Diagnosis relies on a combination of symptoms, brain imaging, and sometimes spinal imaging to locate the leak itself. On an MRI of the brain, doctors look for a recognizable pattern of changes. The most telling signs include thickening and enhancement of the membranes covering the brain (called pachymeningeal enhancement), engorged venous sinuses, fluid collections beneath the skull’s inner lining, and downward displacement of brain structures. The pituitary gland can appear swollen, and the cerebellar tonsils may descend below their normal position, sometimes mimicking a Chiari malformation.

A validated scoring system called the Bern score assigns points based on these MRI findings to help standardize the diagnosis. For example, diffuse dural enhancement, a narrowed space above the pituitary, and engorged venous sinuses each earn 2 points, while subdural fluid collections and measurements of brain sagging earn 1 point each.

Importantly, a normal MRI doesn’t completely rule out the condition. The formal diagnostic criteria from the International Headache Society require that the headache develops in connection with low CSF pressure or evidence of a CSF leak, and that no procedure or trauma explains it. But because CSF pressure can be normal even during active leakage, some patients fall outside strict diagnostic criteria yet still respond to treatment.

First-Line Treatment: Conservative Measures

Initial management focuses on simple, noninvasive strategies. Bed rest is the most immediately effective, since lying flat takes gravity out of the equation and reduces the headache. Oral hydration, caffeine, and abdominal binders (which increase pressure in the abdomen and may help support CSF pressure) round out the conservative approach. Many patients improve with these measures initially, especially if the leak is small enough to seal on its own.
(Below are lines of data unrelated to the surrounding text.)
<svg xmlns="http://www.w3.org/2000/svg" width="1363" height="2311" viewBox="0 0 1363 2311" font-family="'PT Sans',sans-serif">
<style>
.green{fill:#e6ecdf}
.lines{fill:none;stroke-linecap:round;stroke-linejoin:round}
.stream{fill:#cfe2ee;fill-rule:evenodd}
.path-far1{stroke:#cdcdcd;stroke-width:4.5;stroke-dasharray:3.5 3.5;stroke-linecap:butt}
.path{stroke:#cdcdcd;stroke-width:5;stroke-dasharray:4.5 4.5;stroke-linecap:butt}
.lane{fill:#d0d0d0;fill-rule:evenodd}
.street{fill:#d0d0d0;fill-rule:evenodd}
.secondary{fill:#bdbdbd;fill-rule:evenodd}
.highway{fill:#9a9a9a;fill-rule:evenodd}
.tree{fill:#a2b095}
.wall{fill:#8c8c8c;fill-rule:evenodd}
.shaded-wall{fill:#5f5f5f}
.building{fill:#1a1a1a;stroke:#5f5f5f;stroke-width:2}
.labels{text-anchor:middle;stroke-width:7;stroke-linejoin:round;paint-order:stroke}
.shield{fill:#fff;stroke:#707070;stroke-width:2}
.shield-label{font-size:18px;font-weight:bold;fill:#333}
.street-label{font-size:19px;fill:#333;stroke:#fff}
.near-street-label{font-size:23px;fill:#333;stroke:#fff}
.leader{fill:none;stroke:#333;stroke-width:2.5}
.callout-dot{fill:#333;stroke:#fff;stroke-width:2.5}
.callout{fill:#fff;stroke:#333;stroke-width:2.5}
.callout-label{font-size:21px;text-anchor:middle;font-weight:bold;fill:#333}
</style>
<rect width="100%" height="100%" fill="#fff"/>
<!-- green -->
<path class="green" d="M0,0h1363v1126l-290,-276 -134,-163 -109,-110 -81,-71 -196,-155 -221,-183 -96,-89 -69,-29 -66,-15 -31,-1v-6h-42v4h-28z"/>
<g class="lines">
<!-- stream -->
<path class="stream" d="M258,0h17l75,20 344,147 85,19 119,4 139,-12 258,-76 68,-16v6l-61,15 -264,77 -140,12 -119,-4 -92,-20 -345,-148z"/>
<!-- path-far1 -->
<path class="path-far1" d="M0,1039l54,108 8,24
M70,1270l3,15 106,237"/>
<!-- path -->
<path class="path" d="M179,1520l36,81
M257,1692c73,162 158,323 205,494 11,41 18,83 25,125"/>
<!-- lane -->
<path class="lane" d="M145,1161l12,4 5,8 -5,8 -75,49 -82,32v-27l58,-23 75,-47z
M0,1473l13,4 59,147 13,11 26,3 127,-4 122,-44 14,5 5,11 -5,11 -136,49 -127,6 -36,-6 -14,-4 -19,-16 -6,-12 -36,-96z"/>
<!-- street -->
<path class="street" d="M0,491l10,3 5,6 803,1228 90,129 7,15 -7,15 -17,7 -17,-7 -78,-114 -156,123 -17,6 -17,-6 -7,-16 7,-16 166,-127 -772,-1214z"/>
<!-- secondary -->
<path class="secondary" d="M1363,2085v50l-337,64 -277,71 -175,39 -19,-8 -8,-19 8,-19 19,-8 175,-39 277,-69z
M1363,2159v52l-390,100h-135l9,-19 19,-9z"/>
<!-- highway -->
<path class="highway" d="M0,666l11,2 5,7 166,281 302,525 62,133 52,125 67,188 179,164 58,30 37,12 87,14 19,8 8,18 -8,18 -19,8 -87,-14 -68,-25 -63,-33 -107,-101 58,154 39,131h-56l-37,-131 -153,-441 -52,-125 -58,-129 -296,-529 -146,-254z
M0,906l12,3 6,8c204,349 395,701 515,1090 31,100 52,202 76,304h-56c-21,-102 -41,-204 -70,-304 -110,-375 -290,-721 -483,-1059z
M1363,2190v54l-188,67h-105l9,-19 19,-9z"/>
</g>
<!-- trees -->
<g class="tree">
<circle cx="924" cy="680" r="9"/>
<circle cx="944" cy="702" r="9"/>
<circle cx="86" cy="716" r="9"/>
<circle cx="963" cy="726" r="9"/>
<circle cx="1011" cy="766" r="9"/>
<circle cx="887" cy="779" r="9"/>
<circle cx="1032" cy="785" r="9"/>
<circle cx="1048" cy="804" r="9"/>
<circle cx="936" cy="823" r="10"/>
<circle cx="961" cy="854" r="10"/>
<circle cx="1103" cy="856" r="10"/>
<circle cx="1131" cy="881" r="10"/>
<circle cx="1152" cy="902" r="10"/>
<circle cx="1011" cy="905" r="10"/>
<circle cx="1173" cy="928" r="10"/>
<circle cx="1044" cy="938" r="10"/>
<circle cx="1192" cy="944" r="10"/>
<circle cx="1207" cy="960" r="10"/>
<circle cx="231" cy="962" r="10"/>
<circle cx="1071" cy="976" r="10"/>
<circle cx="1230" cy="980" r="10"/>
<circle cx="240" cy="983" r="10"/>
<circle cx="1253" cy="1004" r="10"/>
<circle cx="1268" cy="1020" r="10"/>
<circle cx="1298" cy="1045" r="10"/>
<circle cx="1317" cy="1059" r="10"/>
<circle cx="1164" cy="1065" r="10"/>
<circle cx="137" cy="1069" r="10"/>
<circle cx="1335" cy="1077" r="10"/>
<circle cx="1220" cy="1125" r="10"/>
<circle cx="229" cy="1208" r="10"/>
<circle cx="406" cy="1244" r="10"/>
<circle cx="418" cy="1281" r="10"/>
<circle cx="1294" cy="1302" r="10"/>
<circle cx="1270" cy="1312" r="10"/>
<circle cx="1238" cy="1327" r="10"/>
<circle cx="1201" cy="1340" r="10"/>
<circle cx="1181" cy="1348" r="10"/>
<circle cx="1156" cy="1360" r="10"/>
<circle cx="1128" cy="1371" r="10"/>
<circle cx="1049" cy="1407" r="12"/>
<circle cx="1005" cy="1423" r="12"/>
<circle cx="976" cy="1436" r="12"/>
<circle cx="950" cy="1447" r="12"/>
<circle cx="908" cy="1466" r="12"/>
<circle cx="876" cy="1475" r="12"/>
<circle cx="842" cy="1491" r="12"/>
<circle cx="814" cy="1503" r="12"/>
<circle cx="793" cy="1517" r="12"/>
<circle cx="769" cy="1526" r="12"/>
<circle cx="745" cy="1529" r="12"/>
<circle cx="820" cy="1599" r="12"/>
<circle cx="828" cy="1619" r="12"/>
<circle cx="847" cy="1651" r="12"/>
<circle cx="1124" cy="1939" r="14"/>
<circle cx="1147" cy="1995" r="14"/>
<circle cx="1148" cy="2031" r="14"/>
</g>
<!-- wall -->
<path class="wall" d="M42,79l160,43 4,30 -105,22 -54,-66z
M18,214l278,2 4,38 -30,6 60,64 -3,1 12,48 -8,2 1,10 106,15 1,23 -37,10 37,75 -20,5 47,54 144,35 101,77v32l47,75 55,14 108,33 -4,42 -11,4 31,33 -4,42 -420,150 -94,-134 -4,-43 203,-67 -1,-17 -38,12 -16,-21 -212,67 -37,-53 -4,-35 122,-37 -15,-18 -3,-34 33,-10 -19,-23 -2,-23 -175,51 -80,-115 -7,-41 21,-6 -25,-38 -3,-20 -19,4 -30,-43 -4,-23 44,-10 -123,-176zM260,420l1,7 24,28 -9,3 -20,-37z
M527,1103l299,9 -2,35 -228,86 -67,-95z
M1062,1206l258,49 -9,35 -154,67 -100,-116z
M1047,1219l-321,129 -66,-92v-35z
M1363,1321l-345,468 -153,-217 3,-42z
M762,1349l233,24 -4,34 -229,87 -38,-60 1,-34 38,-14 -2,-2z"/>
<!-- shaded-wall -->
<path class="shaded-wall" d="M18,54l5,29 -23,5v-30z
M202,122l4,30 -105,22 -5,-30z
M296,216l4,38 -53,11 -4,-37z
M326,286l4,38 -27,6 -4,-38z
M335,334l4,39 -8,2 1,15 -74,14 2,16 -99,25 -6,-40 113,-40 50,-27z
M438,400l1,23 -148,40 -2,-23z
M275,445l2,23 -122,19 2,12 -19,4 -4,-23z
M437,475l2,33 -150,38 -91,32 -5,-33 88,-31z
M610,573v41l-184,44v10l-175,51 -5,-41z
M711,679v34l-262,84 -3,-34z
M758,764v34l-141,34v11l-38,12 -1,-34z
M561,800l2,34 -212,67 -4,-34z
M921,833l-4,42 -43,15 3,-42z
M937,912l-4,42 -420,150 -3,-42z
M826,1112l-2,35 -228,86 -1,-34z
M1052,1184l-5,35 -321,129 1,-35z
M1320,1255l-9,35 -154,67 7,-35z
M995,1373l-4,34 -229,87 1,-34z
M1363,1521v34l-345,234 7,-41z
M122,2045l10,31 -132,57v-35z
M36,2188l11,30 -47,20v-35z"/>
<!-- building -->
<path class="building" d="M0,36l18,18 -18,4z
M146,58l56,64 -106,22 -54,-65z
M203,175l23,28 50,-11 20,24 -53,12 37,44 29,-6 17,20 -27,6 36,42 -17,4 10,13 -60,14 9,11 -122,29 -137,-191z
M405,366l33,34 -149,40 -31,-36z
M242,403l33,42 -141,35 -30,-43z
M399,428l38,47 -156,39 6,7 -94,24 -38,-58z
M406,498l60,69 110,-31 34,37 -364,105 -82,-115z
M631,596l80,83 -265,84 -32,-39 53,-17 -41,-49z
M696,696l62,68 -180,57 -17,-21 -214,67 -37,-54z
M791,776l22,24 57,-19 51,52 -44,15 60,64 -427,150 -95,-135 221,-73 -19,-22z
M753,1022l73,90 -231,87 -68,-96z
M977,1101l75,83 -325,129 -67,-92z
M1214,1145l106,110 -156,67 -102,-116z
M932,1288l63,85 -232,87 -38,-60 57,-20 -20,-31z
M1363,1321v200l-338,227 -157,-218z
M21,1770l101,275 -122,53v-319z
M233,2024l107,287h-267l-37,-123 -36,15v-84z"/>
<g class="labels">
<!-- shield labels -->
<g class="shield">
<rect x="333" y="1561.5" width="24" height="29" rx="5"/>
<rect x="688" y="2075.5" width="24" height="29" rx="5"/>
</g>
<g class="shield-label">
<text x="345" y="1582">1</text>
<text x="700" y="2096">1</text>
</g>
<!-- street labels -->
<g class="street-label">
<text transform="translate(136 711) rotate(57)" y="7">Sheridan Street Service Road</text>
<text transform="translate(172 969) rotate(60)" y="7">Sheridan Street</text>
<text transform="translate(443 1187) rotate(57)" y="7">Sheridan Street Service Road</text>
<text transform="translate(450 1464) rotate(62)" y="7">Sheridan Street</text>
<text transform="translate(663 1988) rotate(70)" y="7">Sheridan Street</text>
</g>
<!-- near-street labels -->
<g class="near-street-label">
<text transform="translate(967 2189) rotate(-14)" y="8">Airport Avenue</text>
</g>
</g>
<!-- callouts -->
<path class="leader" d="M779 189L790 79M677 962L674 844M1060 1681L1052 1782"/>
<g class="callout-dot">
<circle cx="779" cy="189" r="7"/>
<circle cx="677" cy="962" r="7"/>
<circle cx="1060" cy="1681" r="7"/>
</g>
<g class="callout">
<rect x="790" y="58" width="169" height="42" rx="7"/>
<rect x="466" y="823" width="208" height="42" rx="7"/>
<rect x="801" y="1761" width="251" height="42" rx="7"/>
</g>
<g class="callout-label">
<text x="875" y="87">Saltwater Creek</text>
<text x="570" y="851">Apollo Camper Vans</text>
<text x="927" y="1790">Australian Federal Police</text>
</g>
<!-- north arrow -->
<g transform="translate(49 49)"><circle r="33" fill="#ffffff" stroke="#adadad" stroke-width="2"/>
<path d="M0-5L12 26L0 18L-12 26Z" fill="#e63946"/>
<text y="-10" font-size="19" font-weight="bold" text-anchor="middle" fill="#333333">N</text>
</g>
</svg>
For some people, a few days to weeks of strict bed rest is enough. Others find that symptoms return every time they try to resume normal activity, signaling that the leak hasn’t closed.

Epidural Blood Patch

When conservative treatment isn’t enough, the next step is an epidural blood patch. In this procedure, a small amount of your own blood (or sometimes a fibrin sealant) is injected into the epidural space of the spine near the suspected leak site. The injected material forms a clot that seals the tear in the dura.

The procedure is targeted whenever possible to the specific location of the leak, identified through spinal imaging. When no visible leak is found, doctors target areas that show features associated with higher leak risk, such as prominent diverticula, distended nerve roots, or disc spurs pressing on the dura. In one study, patients received an average of 3.6 blood patches over the course of their treatment, each covering about 2 to 3 spinal levels, reflecting the reality that a single patch doesn’t always achieve a permanent seal.

Even among patients who didn’t meet the strictest diagnostic criteria for intracranial hypotension, 64% experienced clinically meaningful improvement in either physical health or headache severity after epidural patching. About 54% saw significant gains in overall physical health scores, and 45% had meaningful reductions in headache impact. These improvements held up at an average follow-up of roughly a year and a half.

Potential Complications

Most cases of intracranial hypotension are uncomfortable but not dangerous. However, the condition can lead to serious complications if left untreated. Subdural fluid collections (thin layers of fluid beneath the skull lining) are relatively common and often resolve once the leak is fixed. In rare cases, though, these collections can progress to subdural hematomas, which are pockets of blood that form when the brain’s downward displacement stretches and eventually tears small bridging veins along the skull’s inner surface.

A growing subdural hematoma can press on brain tissue and cause severe neurological symptoms, including weakness, confusion, or altered consciousness. This is the main reason persistent intracranial hypotension symptoms warrant proper evaluation rather than indefinite conservative management. When both the hematoma and the underlying CSF leak are addressed, outcomes are generally good.